Some possibilities under discussion in this regard to strengthen CELAC, disputing regional influence before the Organization of American States (OAS), include the existence of a headquarters, its own budget and permanent thematic working groups. However, there were no advances in this sense indicated in the Declaration of Buenos Aires, the resolution document of the summit.
Lula highlighted in his speech the need to deepen regional relations with other blocs, such as the African Union, the Association of Southeast Asian Nations and the European Union.
The summit ended with the transfer of the pro tempore presidency to the Caribbean country of Saint Vincent and the Grenadines, which should give greater relevance to matters related to the climate emergency, whose effects especially impact the Caribbean region.
The creation of a common currency in the region was perhaps the great topic that opened debates, left some doubts and was even used by Bolsonarism to spread misinformation.
The subject led to a press conference during Celac, in Buenos Aires, between economy ministers Fernando Haddad, from Brazil, and Sergio Massa, from Argentina.
“The Brazilian government speaks of a common currency, for commercial exchanges, which would be different from a single currency”, explains Marcos Cordeiro, pointing out that a single currency is like the euro in the European Union, which replaced local currencies and created problems for countries with high inflation. Therefore, Greece, Spain, Italy and Portugal have already considered abandoning the single currency of the European bloc.
“These countries had a higher indebtedness and a different inflation index in relation to, for example, Germany, which generated a lack of compensation. For very little, these countries did not leave the bloc”, he explains. “If you have higher inflation in Greece, it means that the product is more expensive and productivity is lower. within the euro. With the disparity of policies in Latin America and the Caribbean, a single currency is unfeasible. What is under discussion is a common currency, which would serve for commercial exchange between countries”, highlights Cordeiro.
Differences already begin within the scope of the discussion on the proposal. The president of Mexico, André Manuel López Obrador, has already highlighted that he has no interest in the common currency.

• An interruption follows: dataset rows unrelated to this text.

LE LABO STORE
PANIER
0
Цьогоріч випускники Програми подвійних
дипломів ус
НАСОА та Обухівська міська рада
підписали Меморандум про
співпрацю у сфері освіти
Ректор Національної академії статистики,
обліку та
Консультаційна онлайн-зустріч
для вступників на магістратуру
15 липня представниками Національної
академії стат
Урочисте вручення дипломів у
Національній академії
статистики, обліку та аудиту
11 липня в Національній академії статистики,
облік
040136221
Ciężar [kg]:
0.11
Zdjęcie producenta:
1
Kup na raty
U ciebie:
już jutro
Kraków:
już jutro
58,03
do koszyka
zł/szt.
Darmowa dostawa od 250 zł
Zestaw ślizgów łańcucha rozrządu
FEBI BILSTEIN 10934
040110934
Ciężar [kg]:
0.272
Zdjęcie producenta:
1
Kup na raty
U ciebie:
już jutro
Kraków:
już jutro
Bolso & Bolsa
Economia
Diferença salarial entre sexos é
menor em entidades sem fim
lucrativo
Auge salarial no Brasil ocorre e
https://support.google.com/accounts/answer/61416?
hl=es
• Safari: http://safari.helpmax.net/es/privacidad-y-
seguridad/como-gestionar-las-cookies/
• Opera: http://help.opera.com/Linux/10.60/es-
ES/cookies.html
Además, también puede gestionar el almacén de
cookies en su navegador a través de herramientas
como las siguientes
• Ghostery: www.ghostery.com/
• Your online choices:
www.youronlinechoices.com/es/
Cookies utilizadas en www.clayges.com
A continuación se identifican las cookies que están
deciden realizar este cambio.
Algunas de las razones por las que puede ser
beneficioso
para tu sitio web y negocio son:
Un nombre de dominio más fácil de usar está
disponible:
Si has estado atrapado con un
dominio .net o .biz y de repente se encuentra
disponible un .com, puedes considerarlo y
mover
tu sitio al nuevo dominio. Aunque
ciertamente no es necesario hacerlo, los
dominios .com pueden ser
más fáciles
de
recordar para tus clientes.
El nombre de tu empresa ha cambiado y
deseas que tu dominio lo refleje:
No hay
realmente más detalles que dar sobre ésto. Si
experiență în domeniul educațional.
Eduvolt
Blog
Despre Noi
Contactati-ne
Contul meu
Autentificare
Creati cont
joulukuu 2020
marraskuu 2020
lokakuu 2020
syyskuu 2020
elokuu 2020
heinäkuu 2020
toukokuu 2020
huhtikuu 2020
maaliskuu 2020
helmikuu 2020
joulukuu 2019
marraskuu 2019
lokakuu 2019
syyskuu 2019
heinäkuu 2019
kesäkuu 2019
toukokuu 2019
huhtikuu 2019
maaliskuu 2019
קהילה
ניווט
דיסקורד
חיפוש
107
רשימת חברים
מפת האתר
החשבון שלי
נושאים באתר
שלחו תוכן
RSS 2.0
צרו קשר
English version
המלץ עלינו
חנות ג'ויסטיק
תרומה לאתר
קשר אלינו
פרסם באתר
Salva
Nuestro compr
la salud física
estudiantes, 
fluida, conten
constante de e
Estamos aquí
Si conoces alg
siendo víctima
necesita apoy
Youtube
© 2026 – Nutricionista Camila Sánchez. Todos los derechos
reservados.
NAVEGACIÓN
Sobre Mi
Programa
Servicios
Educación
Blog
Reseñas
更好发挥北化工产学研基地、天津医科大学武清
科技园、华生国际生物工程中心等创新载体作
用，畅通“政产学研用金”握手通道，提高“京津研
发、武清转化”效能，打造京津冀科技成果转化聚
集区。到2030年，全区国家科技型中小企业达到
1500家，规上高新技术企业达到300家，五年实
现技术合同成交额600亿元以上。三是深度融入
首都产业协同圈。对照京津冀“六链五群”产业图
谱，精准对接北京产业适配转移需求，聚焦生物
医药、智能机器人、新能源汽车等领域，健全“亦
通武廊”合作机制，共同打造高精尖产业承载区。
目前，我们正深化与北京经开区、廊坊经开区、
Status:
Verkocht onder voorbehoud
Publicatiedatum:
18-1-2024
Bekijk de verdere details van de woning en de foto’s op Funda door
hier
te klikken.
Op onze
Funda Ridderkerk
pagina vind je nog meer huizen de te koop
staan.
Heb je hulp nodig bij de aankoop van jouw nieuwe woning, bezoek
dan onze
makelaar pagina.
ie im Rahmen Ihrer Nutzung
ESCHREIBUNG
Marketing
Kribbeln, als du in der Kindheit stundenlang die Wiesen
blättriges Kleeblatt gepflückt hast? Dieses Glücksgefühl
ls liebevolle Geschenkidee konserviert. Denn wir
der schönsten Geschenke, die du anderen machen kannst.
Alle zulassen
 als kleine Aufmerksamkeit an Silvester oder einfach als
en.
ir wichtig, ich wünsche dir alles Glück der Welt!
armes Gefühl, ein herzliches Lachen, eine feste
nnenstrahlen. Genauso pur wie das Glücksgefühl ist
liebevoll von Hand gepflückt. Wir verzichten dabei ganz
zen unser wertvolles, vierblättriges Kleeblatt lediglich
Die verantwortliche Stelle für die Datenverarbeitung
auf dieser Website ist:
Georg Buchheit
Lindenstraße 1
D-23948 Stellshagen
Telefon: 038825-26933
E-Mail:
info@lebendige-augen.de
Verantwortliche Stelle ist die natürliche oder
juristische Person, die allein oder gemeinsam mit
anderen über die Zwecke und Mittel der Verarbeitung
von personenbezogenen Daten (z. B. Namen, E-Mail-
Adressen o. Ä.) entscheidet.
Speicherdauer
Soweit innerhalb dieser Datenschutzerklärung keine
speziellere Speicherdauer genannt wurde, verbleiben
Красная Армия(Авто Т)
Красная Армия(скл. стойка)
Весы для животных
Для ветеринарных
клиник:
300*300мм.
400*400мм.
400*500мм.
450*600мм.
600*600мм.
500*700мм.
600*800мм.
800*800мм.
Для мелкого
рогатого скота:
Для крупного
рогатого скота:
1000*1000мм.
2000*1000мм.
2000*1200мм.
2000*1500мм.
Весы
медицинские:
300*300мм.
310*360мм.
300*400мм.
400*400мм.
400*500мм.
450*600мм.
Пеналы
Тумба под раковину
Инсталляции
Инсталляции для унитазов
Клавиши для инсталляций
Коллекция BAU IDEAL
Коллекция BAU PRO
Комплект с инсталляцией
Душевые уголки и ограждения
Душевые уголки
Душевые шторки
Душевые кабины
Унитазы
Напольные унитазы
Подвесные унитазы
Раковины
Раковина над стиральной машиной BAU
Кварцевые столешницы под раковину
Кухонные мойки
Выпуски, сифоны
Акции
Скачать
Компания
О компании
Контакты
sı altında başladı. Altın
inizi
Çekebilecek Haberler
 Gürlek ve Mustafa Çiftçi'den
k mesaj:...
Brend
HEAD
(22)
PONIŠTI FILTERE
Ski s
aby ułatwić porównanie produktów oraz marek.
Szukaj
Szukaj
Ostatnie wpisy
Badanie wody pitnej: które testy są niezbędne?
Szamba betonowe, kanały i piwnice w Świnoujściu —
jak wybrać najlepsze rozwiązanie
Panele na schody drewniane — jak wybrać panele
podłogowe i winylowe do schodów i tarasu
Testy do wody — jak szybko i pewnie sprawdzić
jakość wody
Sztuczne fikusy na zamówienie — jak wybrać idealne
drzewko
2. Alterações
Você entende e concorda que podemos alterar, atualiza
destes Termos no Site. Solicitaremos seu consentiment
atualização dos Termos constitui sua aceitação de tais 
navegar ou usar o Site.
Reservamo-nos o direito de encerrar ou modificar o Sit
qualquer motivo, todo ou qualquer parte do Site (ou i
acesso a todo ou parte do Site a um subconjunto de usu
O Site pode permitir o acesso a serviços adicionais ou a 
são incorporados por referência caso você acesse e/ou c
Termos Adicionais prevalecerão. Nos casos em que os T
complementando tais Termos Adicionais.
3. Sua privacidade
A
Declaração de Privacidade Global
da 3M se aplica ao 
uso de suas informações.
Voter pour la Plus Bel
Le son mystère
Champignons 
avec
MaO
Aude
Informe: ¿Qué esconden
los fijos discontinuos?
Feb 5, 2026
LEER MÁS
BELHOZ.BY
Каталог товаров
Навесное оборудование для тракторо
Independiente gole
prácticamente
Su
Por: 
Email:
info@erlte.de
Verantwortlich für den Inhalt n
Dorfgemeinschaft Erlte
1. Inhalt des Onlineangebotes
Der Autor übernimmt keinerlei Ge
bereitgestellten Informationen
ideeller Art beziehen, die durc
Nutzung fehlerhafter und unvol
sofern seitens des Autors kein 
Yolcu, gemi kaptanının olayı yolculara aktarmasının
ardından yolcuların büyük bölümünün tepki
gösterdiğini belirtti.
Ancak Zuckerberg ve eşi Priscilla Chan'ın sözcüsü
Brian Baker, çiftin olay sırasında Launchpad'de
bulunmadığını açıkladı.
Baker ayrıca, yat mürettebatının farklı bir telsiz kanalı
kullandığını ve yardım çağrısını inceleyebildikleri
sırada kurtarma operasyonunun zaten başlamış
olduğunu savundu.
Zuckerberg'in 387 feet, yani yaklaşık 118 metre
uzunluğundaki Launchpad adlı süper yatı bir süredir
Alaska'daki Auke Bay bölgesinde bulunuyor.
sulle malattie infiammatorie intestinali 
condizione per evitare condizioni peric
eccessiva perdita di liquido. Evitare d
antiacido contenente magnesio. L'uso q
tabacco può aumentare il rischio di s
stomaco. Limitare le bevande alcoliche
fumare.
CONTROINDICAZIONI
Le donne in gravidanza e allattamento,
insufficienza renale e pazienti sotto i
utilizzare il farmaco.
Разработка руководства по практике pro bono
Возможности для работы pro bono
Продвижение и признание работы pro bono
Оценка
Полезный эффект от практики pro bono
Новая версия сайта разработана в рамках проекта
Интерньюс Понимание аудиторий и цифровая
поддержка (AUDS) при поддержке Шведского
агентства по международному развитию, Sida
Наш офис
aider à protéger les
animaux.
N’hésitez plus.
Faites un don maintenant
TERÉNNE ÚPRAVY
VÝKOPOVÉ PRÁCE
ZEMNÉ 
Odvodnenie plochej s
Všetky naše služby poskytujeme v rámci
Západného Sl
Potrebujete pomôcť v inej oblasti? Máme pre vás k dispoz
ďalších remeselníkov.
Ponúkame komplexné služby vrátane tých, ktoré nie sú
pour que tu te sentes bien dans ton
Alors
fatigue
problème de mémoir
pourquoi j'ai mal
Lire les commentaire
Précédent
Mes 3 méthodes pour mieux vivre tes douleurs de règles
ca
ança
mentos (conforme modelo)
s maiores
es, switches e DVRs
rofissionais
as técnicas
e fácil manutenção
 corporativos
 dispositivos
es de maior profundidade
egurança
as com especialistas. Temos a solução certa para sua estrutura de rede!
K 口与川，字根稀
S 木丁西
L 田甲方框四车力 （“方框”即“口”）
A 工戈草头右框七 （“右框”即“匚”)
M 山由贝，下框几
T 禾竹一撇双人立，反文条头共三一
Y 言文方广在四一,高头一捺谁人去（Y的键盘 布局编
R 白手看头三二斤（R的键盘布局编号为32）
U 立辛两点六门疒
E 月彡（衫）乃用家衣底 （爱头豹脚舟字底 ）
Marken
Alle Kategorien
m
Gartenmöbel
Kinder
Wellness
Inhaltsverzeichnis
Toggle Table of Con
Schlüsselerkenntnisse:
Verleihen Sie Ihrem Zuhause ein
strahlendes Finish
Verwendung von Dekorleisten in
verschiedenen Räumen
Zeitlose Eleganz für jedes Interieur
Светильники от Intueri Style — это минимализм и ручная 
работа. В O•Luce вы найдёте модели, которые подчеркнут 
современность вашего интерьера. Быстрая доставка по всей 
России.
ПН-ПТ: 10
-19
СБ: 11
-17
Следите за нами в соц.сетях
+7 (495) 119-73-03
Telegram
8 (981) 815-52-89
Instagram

“It is easier to understand Mexico’s position, given its economic dependence on the US, but some countries such as Venezuela are already showing interest in moving forward with the proposal”, highlights Lajtman. “In general, I think we can think of Brazil’s re-entry as a strengthening of the political weight that Celac can have at the international level, of bringing the region’s joint voice to multilateral forums, the relaunch of the Brics, etc.”, he says, mentioning the bloc that Brazil integrates with India, China, Russia and South Africa. “In this sense, we have to be pending the US reaction, which will be one of Lula’s next visits. There will be very strong pressure for Brazil not to strengthen the Brics.”